Young man in a living room, packing a suitcase while wearing headphones and listening to music.

Every gram you do not pack is a gram you do not carry. Here are the items I removed after the first trip and never missed:

  1. Jeans — Heavy, take 24 hours to dry, and smell after two wears. Replace with the Outlier Slim Dungarees or similar travel pants.
  2. More than one pair of shoes — Already covered. Wear the one pair that fits your trip. If you need dress shoes, you are on a business trip, not international travel.
  3. A towel — Hostels and hotels provide them. If you are camping, buy a PackTowl Nano ($20, 60g) but only if you are actually camping.
  4. A guidebook — They are heavy, outdated by the time you buy them, and contain information you can get for free on your phone. Download the Lonely Planet PDF for your destination or use Google Maps reviews.
  5. Travel-sized bottles of everything — You will use 10% of the contents and throw the rest away at security. Buy a bar of soap. Buy toothpaste tablets. Buy sunscreen at the destination.

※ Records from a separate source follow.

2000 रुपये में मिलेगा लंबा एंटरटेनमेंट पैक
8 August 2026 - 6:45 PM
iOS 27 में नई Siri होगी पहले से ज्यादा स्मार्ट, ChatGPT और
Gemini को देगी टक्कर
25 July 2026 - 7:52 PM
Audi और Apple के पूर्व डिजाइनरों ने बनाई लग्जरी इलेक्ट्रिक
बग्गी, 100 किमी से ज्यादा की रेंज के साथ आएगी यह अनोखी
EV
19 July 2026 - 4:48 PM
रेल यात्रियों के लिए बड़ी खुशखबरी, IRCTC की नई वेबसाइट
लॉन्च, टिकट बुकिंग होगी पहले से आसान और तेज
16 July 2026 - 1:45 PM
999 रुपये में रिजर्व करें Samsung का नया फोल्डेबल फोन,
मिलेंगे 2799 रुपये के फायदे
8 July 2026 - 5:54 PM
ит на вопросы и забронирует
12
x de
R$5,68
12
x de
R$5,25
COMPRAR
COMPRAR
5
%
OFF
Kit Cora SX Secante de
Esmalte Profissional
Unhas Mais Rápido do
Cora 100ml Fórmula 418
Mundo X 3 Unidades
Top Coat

The real test: If you have not used an item on your last three trips, do not pack it this time. This includes that “emergency” sewing kit, the backup phone charger, and the book you have been meaning to read for two years.

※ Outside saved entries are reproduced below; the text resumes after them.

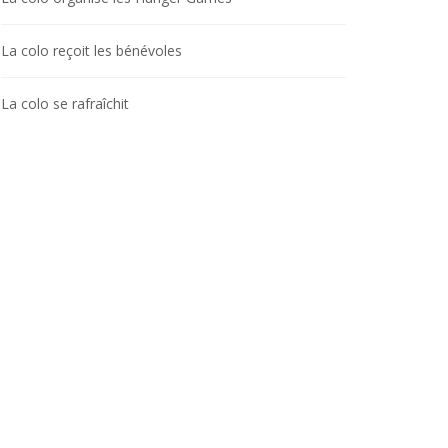
La colo reçoit les bénévoles
La colo se rafraîchit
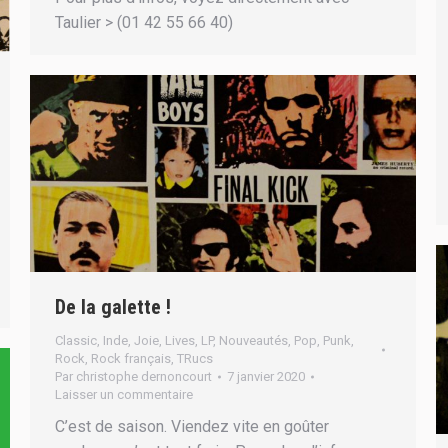
Taulier > (01 42 55 66 40)
De la galette !
Classic
,
Inde
,
Joie
,
Lives
,
LP
,
Nouveautés
,
Pop
,
Punk
,
Rock
,
Rock français
,
TRucs
Par
christophe dernoncourt
7 janvier 2020
Laisser un commentaire
C’est de saison. Viendez vite en goûter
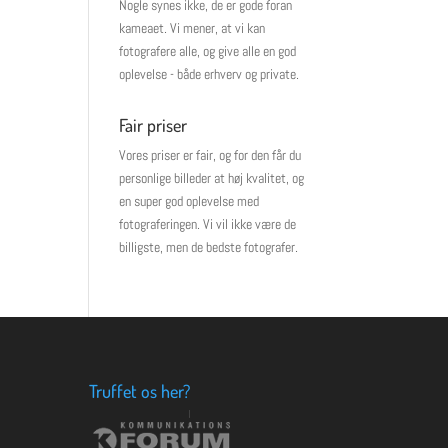
Nogle synes ikke, de er gode foran
kameaet. Vi mener, at vi kan
fotografere alle, og give alle en god
oplevelse - både erhverv og private.
Fair priser
Vores priser er fair, og for den får du
personlige billeder at høj kvalitet, og
en super god oplevelse med
fotograferingen. Vi vil ikke være de
billigste, men de bedste fotografer.
Truffet os her?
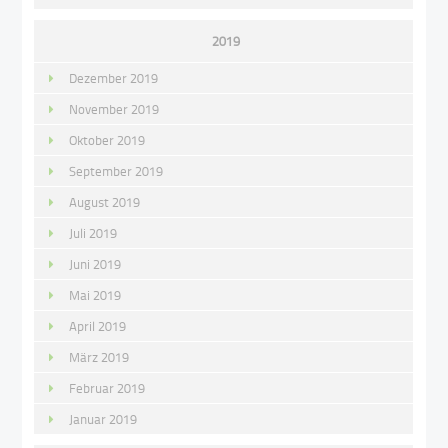
2019
Dezember 2019
November 2019
Oktober 2019
September 2019
August 2019
Juli 2019
Juni 2019
Mai 2019
April 2019
März 2019
Februar 2019
Januar 2019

How to Pack It All: The Compression and Organization System

Buying the right gear is step one. Packing it correctly is step two, and most people fail here. They stuff everything into the bag randomly, then spend 10 minutes at every hotel searching for their toothbrush.

The Exact Packing Order

  1. Bottom of the bag (the heavy stuff): Shoes in a shoe bag, then the packing cube with pants and long-sleeve layer. This keeps the weight near your spine when wearing the backpack.
  2. Middle of the bag: Packing cube with shirts, socks, underwear. One cube for tops, one cube for bottoms. Eagle Creek Pack-It Specter Compression Cubes ($25 each, 40g) reduce volume by 30% and keep everything organized.
  3. Top of the bag (the quick-access stuff): Toiletries bag, electronics pouch, a light jacket or hoodie.
  4. Front pocket: Documents, power bank, earbuds, pen, and a reusable water bottle.

Why this works: You can open the bag at airport security, pull out the electronics pouch and toiletries bag in 5 seconds, and close it. You can find your socks without unpacking your pants. You can grab your power bank from the front pocket without opening the main compartment. This system saves you 10 minutes every time you open the bag, which adds up to hours over a trip.

Do not use packing cubes that are too large — they defeat the purpose. You want 3-4 small cubes (roughly 20x15x10 cm each), not one giant cube that holds everything. The whole point is modularity: grab one cube for a 2-day side trip, leave the rest at the hostel.

The bag closes easier, the weight distributes better, and you never have to repack from scratch. Try it once. You will never go back to the chaos method.